Ramblings from FB on the subject of learning to try to tolerate discomfort instead of trying to always cover it up, change it, make it go away, which is an exhausting endeavor to be doing constantly.
I left the public market a few minutes past 7, unsure of if I should take the bus back or find something else to do . It took about 30 seconds to make that , usually far more complicated decision, because the air just felt so damn bad the second I stepped outside. I had forgotten, in the midst of good converation and just being inside. You think you'd get used to it but you don't.
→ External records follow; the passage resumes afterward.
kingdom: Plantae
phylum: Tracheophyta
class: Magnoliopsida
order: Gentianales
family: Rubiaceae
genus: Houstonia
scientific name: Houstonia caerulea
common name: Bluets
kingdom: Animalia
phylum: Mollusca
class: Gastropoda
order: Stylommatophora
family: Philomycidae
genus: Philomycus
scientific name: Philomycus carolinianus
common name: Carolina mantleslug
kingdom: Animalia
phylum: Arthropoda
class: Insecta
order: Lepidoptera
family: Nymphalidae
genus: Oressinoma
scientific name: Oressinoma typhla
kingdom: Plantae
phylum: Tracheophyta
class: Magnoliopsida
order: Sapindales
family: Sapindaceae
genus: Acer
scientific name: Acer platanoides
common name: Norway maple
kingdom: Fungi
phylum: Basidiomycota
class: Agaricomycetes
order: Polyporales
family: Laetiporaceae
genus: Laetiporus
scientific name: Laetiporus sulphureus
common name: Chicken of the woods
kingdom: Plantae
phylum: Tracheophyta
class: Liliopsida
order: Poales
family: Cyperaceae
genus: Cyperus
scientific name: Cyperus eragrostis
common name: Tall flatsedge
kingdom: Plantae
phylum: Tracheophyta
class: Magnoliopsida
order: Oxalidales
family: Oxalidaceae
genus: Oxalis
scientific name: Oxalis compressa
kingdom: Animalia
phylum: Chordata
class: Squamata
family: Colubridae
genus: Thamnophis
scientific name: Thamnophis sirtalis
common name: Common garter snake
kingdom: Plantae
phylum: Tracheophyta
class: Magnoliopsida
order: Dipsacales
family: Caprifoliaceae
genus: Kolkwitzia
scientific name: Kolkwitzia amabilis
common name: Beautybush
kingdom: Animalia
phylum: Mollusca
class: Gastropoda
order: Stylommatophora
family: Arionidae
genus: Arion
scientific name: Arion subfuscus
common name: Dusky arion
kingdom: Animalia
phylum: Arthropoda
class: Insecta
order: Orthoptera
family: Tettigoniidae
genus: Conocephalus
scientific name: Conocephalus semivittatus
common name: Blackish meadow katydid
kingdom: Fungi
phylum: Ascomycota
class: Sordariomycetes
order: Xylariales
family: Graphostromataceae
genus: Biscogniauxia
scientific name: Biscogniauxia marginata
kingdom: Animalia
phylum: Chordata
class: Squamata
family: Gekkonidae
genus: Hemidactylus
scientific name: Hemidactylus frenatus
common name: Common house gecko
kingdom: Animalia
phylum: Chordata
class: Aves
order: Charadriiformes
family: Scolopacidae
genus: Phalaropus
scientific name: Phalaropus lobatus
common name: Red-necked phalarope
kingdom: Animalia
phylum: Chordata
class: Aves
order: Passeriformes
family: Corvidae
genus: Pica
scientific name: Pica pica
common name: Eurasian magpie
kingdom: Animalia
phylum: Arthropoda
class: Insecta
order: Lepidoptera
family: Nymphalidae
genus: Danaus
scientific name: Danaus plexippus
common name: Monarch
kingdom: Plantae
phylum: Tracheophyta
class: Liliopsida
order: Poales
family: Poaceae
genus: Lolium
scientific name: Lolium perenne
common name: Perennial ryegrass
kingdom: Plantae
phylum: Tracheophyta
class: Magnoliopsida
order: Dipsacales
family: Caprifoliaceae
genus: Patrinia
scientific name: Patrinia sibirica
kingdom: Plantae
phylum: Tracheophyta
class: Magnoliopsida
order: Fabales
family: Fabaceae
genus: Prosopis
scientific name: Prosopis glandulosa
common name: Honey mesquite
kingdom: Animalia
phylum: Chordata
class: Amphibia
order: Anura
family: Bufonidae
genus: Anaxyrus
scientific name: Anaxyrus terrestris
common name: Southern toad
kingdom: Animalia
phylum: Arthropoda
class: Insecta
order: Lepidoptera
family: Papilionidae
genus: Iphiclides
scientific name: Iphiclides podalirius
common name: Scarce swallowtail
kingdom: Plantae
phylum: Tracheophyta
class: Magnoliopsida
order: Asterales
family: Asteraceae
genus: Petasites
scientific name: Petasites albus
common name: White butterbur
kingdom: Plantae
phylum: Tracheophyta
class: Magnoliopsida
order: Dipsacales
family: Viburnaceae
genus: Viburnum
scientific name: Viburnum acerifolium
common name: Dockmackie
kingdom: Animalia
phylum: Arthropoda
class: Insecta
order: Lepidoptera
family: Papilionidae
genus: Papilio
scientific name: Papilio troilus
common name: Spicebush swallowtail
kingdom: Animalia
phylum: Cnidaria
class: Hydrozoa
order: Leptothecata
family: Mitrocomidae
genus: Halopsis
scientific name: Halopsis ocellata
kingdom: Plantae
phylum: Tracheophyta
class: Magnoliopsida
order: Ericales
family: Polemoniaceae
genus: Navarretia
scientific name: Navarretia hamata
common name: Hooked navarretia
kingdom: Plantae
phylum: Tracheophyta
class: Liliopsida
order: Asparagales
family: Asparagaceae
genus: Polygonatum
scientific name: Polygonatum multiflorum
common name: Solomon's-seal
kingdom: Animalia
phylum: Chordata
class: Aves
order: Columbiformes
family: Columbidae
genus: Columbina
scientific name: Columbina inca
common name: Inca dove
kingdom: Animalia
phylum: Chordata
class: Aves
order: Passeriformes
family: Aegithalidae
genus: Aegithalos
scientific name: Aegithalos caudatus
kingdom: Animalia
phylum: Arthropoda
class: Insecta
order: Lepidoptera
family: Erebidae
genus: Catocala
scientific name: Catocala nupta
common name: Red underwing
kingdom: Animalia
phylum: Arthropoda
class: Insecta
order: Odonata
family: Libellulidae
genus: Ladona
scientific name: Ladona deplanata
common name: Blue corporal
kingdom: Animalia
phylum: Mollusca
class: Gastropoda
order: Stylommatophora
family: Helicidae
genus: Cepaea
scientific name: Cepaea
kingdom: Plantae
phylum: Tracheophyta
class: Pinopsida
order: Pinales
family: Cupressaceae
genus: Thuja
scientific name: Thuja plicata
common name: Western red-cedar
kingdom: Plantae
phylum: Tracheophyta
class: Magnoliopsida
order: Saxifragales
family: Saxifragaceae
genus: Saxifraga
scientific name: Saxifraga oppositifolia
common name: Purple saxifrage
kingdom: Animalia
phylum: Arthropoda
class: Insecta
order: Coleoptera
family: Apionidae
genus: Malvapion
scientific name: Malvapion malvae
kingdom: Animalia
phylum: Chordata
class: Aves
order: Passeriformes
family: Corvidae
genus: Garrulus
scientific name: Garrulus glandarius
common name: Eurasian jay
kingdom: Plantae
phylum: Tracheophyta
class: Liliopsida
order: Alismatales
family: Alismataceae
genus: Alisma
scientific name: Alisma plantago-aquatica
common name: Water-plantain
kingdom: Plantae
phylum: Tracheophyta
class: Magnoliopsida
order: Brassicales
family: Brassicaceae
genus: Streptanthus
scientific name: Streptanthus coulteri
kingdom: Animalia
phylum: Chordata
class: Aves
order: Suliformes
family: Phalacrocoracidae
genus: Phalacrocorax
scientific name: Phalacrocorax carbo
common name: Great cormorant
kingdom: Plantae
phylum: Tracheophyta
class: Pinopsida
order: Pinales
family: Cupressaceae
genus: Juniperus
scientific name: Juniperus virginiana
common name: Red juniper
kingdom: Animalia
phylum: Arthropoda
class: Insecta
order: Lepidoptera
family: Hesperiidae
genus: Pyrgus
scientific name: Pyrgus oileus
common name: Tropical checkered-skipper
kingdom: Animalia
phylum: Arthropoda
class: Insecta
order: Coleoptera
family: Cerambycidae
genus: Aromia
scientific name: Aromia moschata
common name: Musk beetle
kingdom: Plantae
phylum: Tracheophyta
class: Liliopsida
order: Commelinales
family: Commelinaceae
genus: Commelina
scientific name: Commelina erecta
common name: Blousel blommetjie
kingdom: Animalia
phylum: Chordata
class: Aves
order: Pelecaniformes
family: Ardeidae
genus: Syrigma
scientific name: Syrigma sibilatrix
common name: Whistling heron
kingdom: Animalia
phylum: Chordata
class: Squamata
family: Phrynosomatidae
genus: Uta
Some sensory stuff - I get used to. Humid air hits me anew every time. So, It's 712 and the bus is for 713. I wait...12 minutes, not loving the air but okay. Five different buses come and go but no #1. Eventually I give up, realizing I must have missed it. Doesn't usually happen but okay. I have no energy to walk to the gelato place, which would be my normal back up. My head starts to fill up with the crisis mode of "Oh no, what will I ever do, the bus is not here and I can't tolerate being out in the air and this is a disaster" and I stopped it... I managed to stop it somehow, this time. "Yes, the air sucks," I told myself, "but stop over-dramatizing this and making it into a crisis. You are uncomfortable. That is it. Accept it, and move on." I sat on the bench... thought I might as well just wait, I had half an hour. I wanted so much to be somewhere inside so I didn't have to breathe the air, but there was nowhere I felt comfortable going inside closer than the gelato place, a 10 min walk each way.
. I NEVER just sit and wait. I ALWAYS have to be doing something and distracted. But... I told myself, try just sitting and waiting. Try tolerating it. That will be easier in the end than the energy required to create a distraction, good or bad. So I did. 10 min later my friend Ryan comes up to me randomly.... coming back to take the bus after some class he had . He sits with me, we end up laughing... Someone at the farmer's market had spilled snap peas ALL OVER the ground, tons of them, a few feet away. The market had closed hours ago. I wondered who would be responsible for cleaning them up and if they'd stay there. I started singing "All we are asking, is to give peas a chance" (peace) out loud to Ryan. I laughed. He told me a joke. I told him one. We laughed again. He was waiting for south portland bus. Thoughts came to me, knocked on my head, said to me "But I'm so worried about XXXX I need to be talking about that" and I said to them... NO, you need to be creating good moments now with what you have. Ryan's positive, joyous , fun energy makes that easy to do. I accepted... I told him, I thought of trying to go into those restaraunts (there are several in Monument Sq) but it wasn't worth it (sensory distress of doing so) so I just thought I'd sit and wait. And I didn't say this with an air of pitying myself or worrying or of wanting to be rescued from it, I said it with an air of acceptance that I seldom ever have. And it opened the door somehow. I felt myself somehow relaxing, getting silly with him, saying whatever was on the top of my head to make him laugh, making fake accents, just laughing about nothing for a few minutes. 755 actually came too quickly.
We walked across the square to the bus shelter, me singing "All we are asking is to give peas a chance" and laughing with a brief light heartedness that I hadn't felt in months.... It lasted only a minute, but it existed. The lighthearted me made an appearance for the first time in months. I wanted it to continue, but the bus was there. I got on the bus, and started to panic about a sensory element of the bus, but was then engaged in discussion by the Coca cola guy and forgot my worries, the sunset happened, the community happened, I was smiling when I got off. I started to panic again when I walked into my room in reaction to a sensory signal... I sat myself down, closed my eyes, and replayed running into Ryan and the sunset until I was calm again.
So.. I need to remember this. I have a very bad memory for positive emotions. That is why I write about them so much. I can never remember them. But if I write about them and talk about them and live them enough I think I can eventually rewire my brain and get them to stay. I tolerated the air without trying to make it better. I accepted my distress without making a crisis out of it or without needing something immediately to distract me. I can USE that analogy in many other situations in my life. The analogy and feeling of tolerating something uncomfortable just because, and of having tolerating it open up other things you never would have expected. Me being lighthearted in that kind of situation? Did not expect. So, I am going to go eat dinner now .
reading your blog changed my life. thank you! have been beating my self up wondering why i have no friends or can't hold on them.